- Popular technology company Dell has admitted that a security breach compromised the data of 49 million users.
- Stolen information includes names, addresses, and order details. Fortunately, no financial data was stolen.
- The investigation is still ongoing, and although there are suspects, no formal arrests have been made. We encourage our customers to be alert and aware of any suspicious phone calls or emails.
Data belonging to over 49 million Dell users was stolen in a recent cyberattack against the company. The stolen data includes the user's name, address, Dell device details, and order information, such as service tag, order date, and warranty information.
The attack came to light when the hacker responsible for the breach posted about the incident on the dark web. More on this later. Dell has already begun warning affected users. The notice said:
“We are currently investigating an incident related to the Dell Portal, which contains a database containing limited types of customer information related to purchases from Dell.”
The company also added that considering the types of information stolen, they include: There is no significant risk to affected users. However, while financial fraud is out of the question, the risk of phishing and malware attacks still remains.
This is because attackers have your contact information and can easily use it to send malicious emails or trick you into clicking malicious links or files. .
What do we know about the Dell cyber attack?
The attack began sometime in 2022 and lasted several months. The attack was discovered in early 2023. Dell then alerted law enforcement, who are currently investigating the matter.
A third-party forensic firm has also been hired to investigate. However, it is still unclear whether it was a ransomware attack or a simple data extortion.
There is also that There is no formal evidence against the attacker At the time of writing. However, on April 28, a hacker named “Menelik” posted on the dark web that he has data of 49 million users who purchased products from Dell between 2017 and 2024. Did.
A short time later, the post was deleted. This usually happens when someone purchases data.
Note: It is not confirmed whether the above posts are talking about the same attack. However, this explanation is a complete match, so we believe this is a valid assumption at this time.
And in that case, in which case someone actually purchased the stolen database, we would recommend all affected users to be a little more careful over the next few days. Do not share personal information with anyone, even if they claim to be a Dell employee. Also, don't open emails or texts from senders you don't know.
I say this because a similar tactic, impersonating an agent of the company, was used in the LastPass phishing scam and in March when Apple users were spammed with unsolicited password reset requests. .
What are industry experts saying about this breach?

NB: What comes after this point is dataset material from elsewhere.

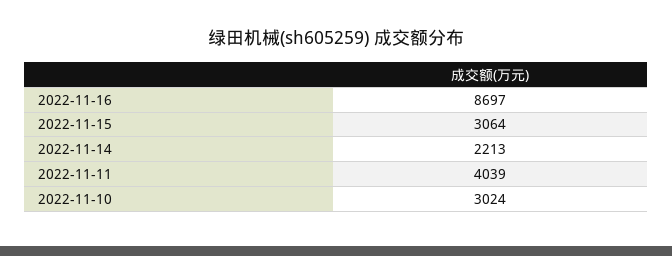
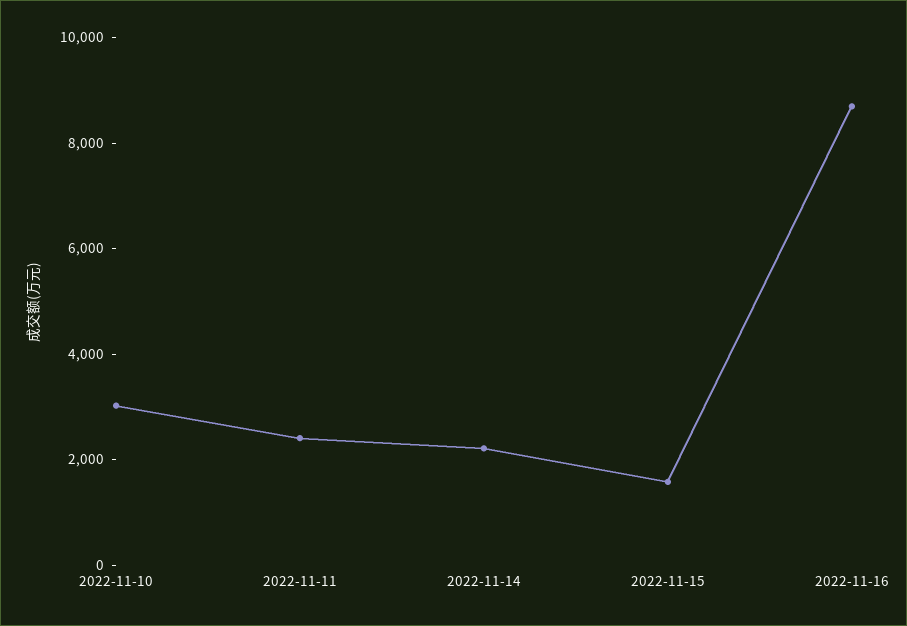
2022-11-15: 3064 -> 1500
2022-11-11: 4039 -> 2500

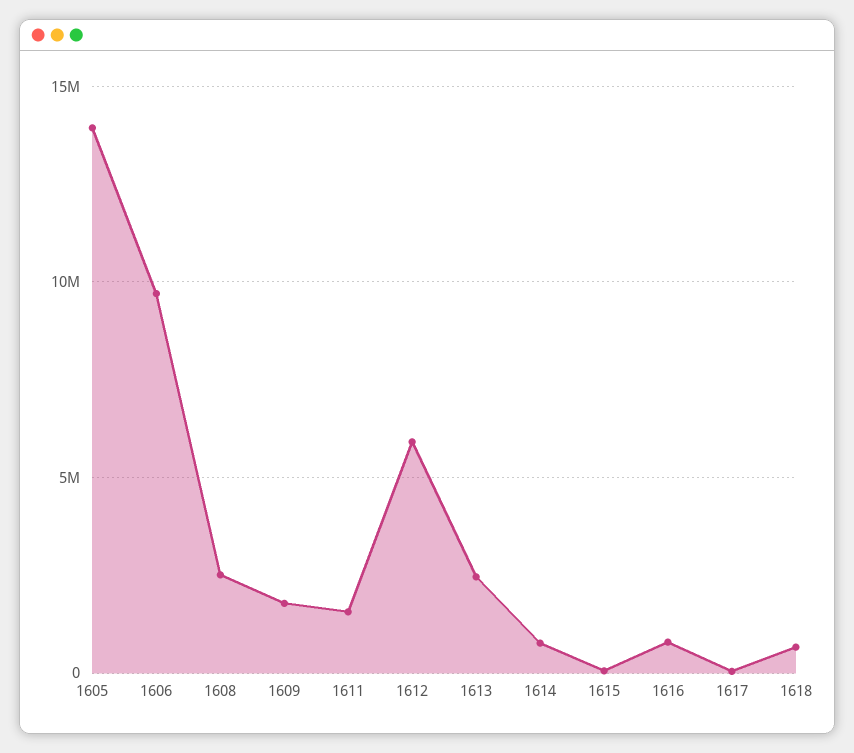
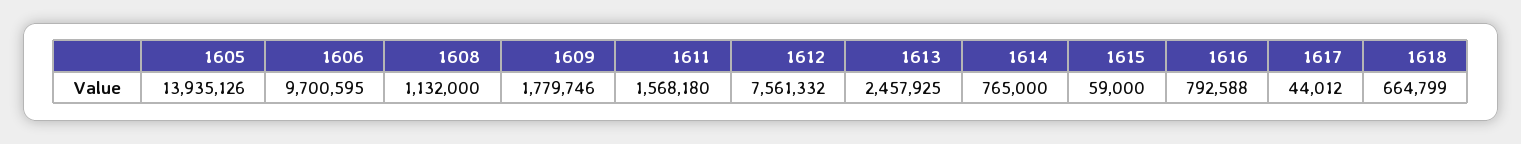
1608: 2500000 -> 1132000
1612: 6000000 -> 7561332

The attack on Dell drew widespread criticism. For example, Richard Hulme, a senior attorney at Clark Hill, said it was alarming that it took so long for such a large company to discover the attack.

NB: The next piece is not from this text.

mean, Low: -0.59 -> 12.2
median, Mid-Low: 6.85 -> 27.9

Steven Aiello, Field CISO at AHEAD, had similar sentiments. He further added that the dwell time of ransomware activities is decreasing worldwide. It is concerning that the breach has lasted this long.. That may suggest the perpetrator was after something more valuable.
Several experts also disagreed with Dell's statement that the data breach was not a major concern because no financial data was compromised.

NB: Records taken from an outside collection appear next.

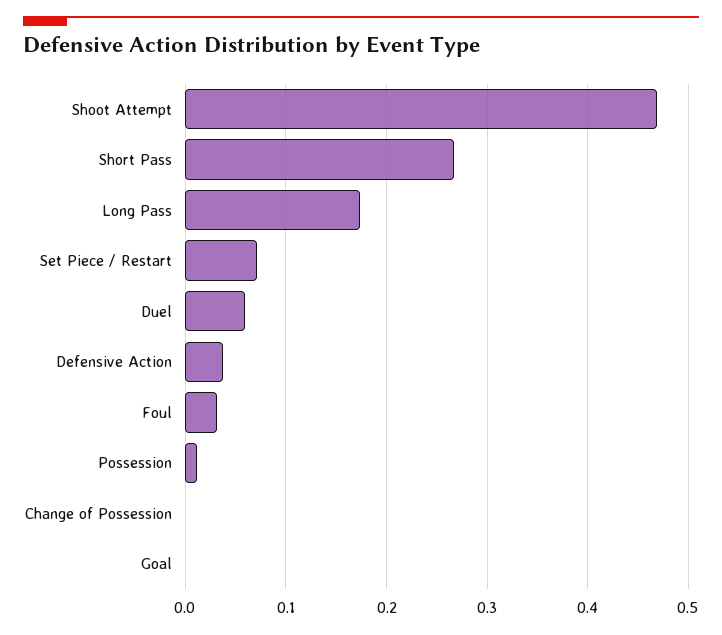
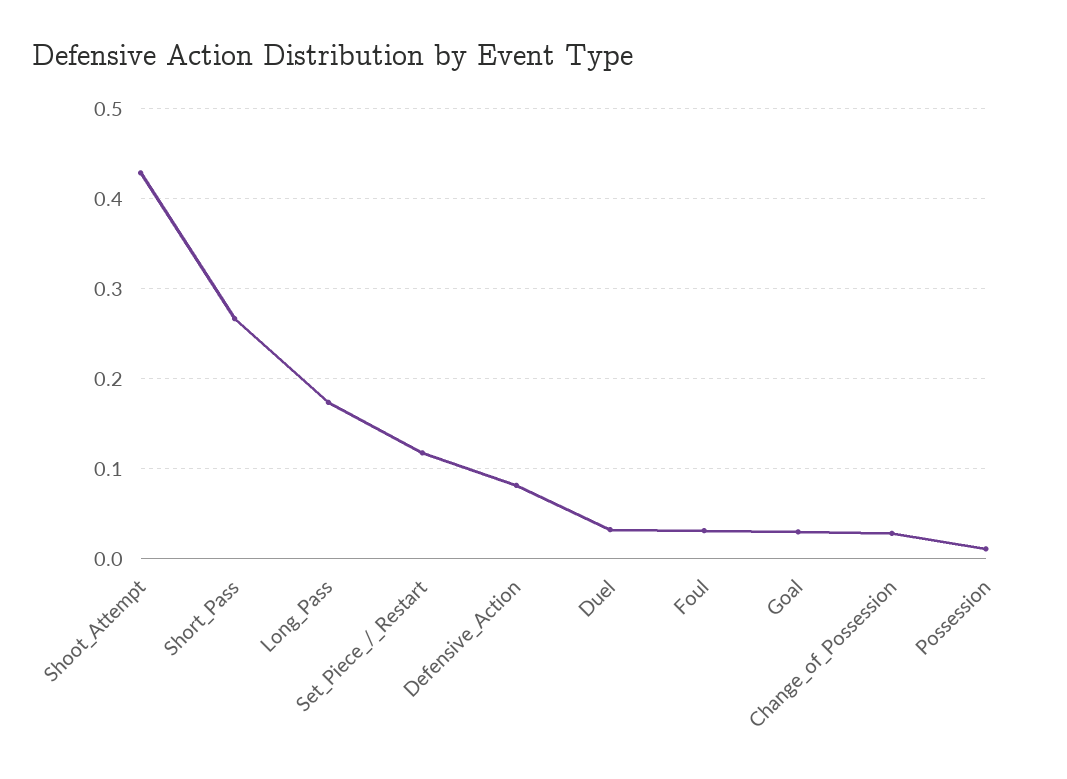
Shoot Attempt: 0.47 -> 0.43
Set Piece / Restart: 0.07 -> 0.12
Duel: 0.06 -> 0.03
Defensive Action: 0.04 -> 0.08
Change of Possession: 0 -> 0.03
Goal: 0 -> 0.03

For example, Sarah Jones, Cyber ​​Threat Intelligence Research Analyst at Critical Start, says: Stolen personal information can be used in phishing campaigns—This could compromise the financial information of affected users. Simply put, financial fraud can still occur in one form or another.
The ultimate fate of the affected users will depend on how the investigation progresses. For now, however, users should remain vigilant and report any suspicious activity they notice immediately. [email protected].